The First American Woman to Spacewalk Has Journeyed To the Deepest Point in the Ocean

NASA astronaut and oceanographer Dr. Katherine D (Cathy) Sullivan became the first woman to reach the deepest knowledge of the ocean, breaking records and now lowering one more. In June, three space shuttle planes flew about 10,915 meters (35,810 feet) toward the Challenger Deep, a place off the coast of the Earth at the southern end of the Mariana Trench in the western Pacific Ocean.  His vehicle was a submerged factory – the Explorer, a private equity investor, and the creation of retired U.S. Navy officer Victor Vescovo who survived the Triton submarines.

Dr. Sullivan told IFLScience in an interview, “Victor invited Challenger Deep, the deepest point on the planet, to join the expedition with the intention of immersing him in a submerged factor.” “It was a natural and easy decision for me because I know the engineering and technology that Victor and the Triton submersible team put into the submarine.”

As the eighth person in history to reach this depth, Sullivan, who became the first American woman to walk in space on October 11, 1986, is now the only person in the world to have experienced both. According to Sullivan, however, everyone’s rides were pole different.

Sullivan explained, “If your destination is less than Earth’s orbit, reaching your destination is like dropping a bomb. It is a very intense force in a very short time; Thousands of pounds in eight and a half minutes, [even] millions of pounds of pressure.” “Reaching the bottom of the Marianas Trench is four hours, long and gracious, gentle and clear… It will remind you even more of a long-haul plane without leaving you a very exotic destination without omitting something hyper-dramatic.”

Sullivan and pilot Vescovo, who last year docked the same submarine at the deepest point in each of the world’s oceans, planned to spend another four hours experimenting on the surface with scientific instruments to refine the depth of the Challenger dip and collect a few rocks. The electrical system problem forced the two to re-emerge two hours later, but that didn’t stop Sullivan from getting around.

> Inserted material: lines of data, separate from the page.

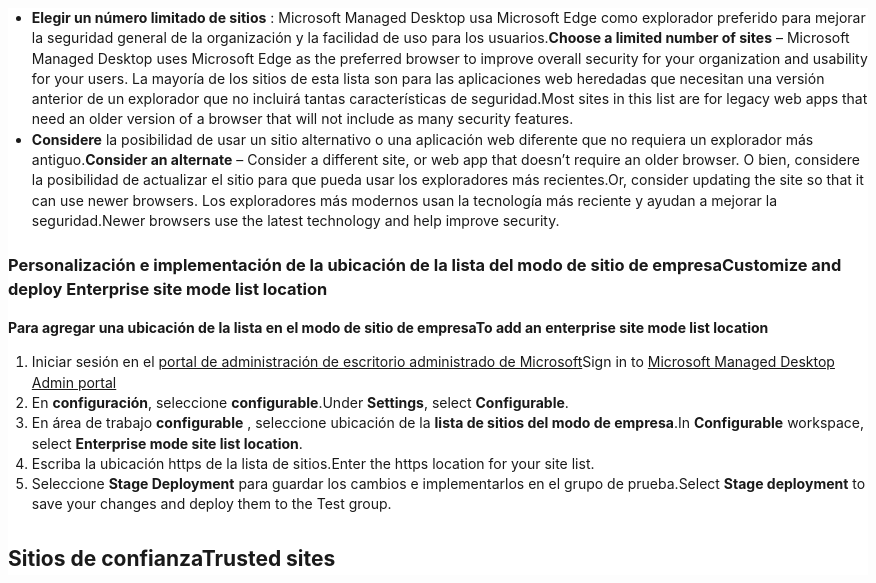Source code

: - <span data-ttu-id="5d6f1-150">**Elegir un número limitado de sitios** : Microsoft Managed Desktop usa Microsoft Edge como explorador preferido para mejorar la seguridad general de la organización y la facilidad de uso para los usuarios.</span><span class="sxs-lookup"><span data-stu-id="5d6f1-150">**Choose a limited number of sites** – Microsoft Managed Desktop uses Microsoft Edge as the preferred browser to improve overall security for your organization and usability for your users.</span></span> <span data-ttu-id="5d6f1-151">La mayoría de los sitios de esta lista son para las aplicaciones web heredadas que necesitan una versión anterior de un explorador que no incluirá tantas características de seguridad.</span><span class="sxs-lookup"><span data-stu-id="5d6f1-151">Most sites in this list are for legacy web apps that need an older version of a browser that will not include as many security features.</span></span> 
- <span data-ttu-id="5d6f1-152">**Considere** la posibilidad de usar un sitio alternativo o una aplicación web diferente que no requiera un explorador más antiguo.</span><span class="sxs-lookup"><span data-stu-id="5d6f1-152">**Consider an alternate** – Consider a different site, or web app that doesn’t require an older browser.</span></span> <span data-ttu-id="5d6f1-153">O bien, considere la posibilidad de actualizar el sitio para que pueda usar los exploradores más recientes.</span><span class="sxs-lookup"><span data-stu-id="5d6f1-153">Or, consider updating the site so that it can use newer browsers.</span></span> <span data-ttu-id="5d6f1-154">Los exploradores más modernos usan la tecnología más reciente y ayudan a mejorar la seguridad.</span><span class="sxs-lookup"><span data-stu-id="5d6f1-154">Newer browsers use the latest technology and help improve security.</span></span>

### <a name="customize-and-deploy-enterprise-site-mode-list-location"></a><span data-ttu-id="5d6f1-155">Personalización e implementación de la ubicación de la lista del modo de sitio de empresa</span><span class="sxs-lookup"><span data-stu-id="5d6f1-155">Customize and deploy Enterprise site mode list location</span></span>

<span data-ttu-id="5d6f1-156">**Para agregar una ubicación de la lista en el modo de sitio de empresa**</span><span class="sxs-lookup"><span data-stu-id="5d6f1-156">**To add an enterprise site mode list location**</span></span>

1.  <span data-ttu-id="5d6f1-157">Iniciar sesión en el [portal de administración de escritorio administrado de Microsoft](https://aka.ms/mwaasportal)</span><span class="sxs-lookup"><span data-stu-id="5d6f1-157">Sign in to [Microsoft Managed Desktop Admin portal](https://aka.ms/mwaasportal)</span></span>
2.  <span data-ttu-id="5d6f1-158">En **configuración**, seleccione **configurable**.</span><span class="sxs-lookup"><span data-stu-id="5d6f1-158">Under **Settings**, select **Configurable**.</span></span>
3.  <span data-ttu-id="5d6f1-159">En área de trabajo **configurable** , seleccione ubicación de la **lista de sitios del modo de empresa**.</span><span class="sxs-lookup"><span data-stu-id="5d6f1-159">In **Configurable** workspace, select **Enterprise mode site list location**.</span></span> 
4.  <span data-ttu-id="5d6f1-160">Escriba la ubicación https de la lista de sitios.</span><span class="sxs-lookup"><span data-stu-id="5d6f1-160">Enter the https location for your site list.</span></span> 
5.  <span data-ttu-id="5d6f1-161">Seleccione **Stage Deployment** para guardar los cambios e implementarlos en el grupo de prueba.</span><span class="sxs-lookup"><span data-stu-id="5d6f1-161">Select **Stage deployment** to save your changes and deploy them to the Test group.</span></span>

## <a name="trusted-sites"></a><span data-ttu-id="5d6f1-162">Sitios de confianza</span><span class="sxs-lookup"><span data-stu-id="5d6f1-162">Trusted sites</span></span>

Sullivan recalled, “I spent every moment looking from all [viewport] and trying to squint and watch.”We were one to two meters from the bottom and the life of this very deep one adapts to this harsh environment … It’s not a lot of life and it doesn’t lean towards the big life … because there’s a lot There is no food supply. “

Sullivan added, “But it felt like the moon was rising to me, that is, it reminded me of that.”… I have to investigate to satisfy my curiosity about what these animals were. Sullivan is no stranger to the sea. Sullivan, a former administrator of the National Oceanic and Atmospheric Administration (NOAA) with an in geology/oceanography, was always ambitious to reach the bottom of the deep sea, but could not cross when the opportunity arose to travel the other way. It’s up.

Sullivan said, “I think when I was growing up, everyone saw every image of the world, and they all fascinated me.” “But, I mean, we all know it personally. There’s a difference between looking at your friend’s vacation pictures from the Grand Canyon and being in the Grand Canyon yourself. You can change the way you look at pictures of Earth astronauts.”

When Sullivan and Vescovo reappeared, they were greeted with a call from the International Space Station (ISS) orbiting 400 kilometers (250 miles) above, which not only linked Sullivan’s own achievements but also highlighted the latest developments in reusable ships.

Sullivan said, “The time interval between the Challenger Deep and the first submersion to the second was 52 years … and now in this expedition, we will do it three times in 10 days.” “It’s a remarkable leap forward in terms of the reliability and reusability of the sinking plant, and the SpaceX Dragon capsule that took Doug Hurley and Bob Behnken to the space station, the first flight in front of the same kind of commercial jump … reliable, reusable.”  Combined with the EYOS campaign, the “Ring of Fire” campaign, in which Sullivan was involved, will run until July of this year, demonstrating limited-factor engineering skills and advancing scientific research into this deep pocket of the world.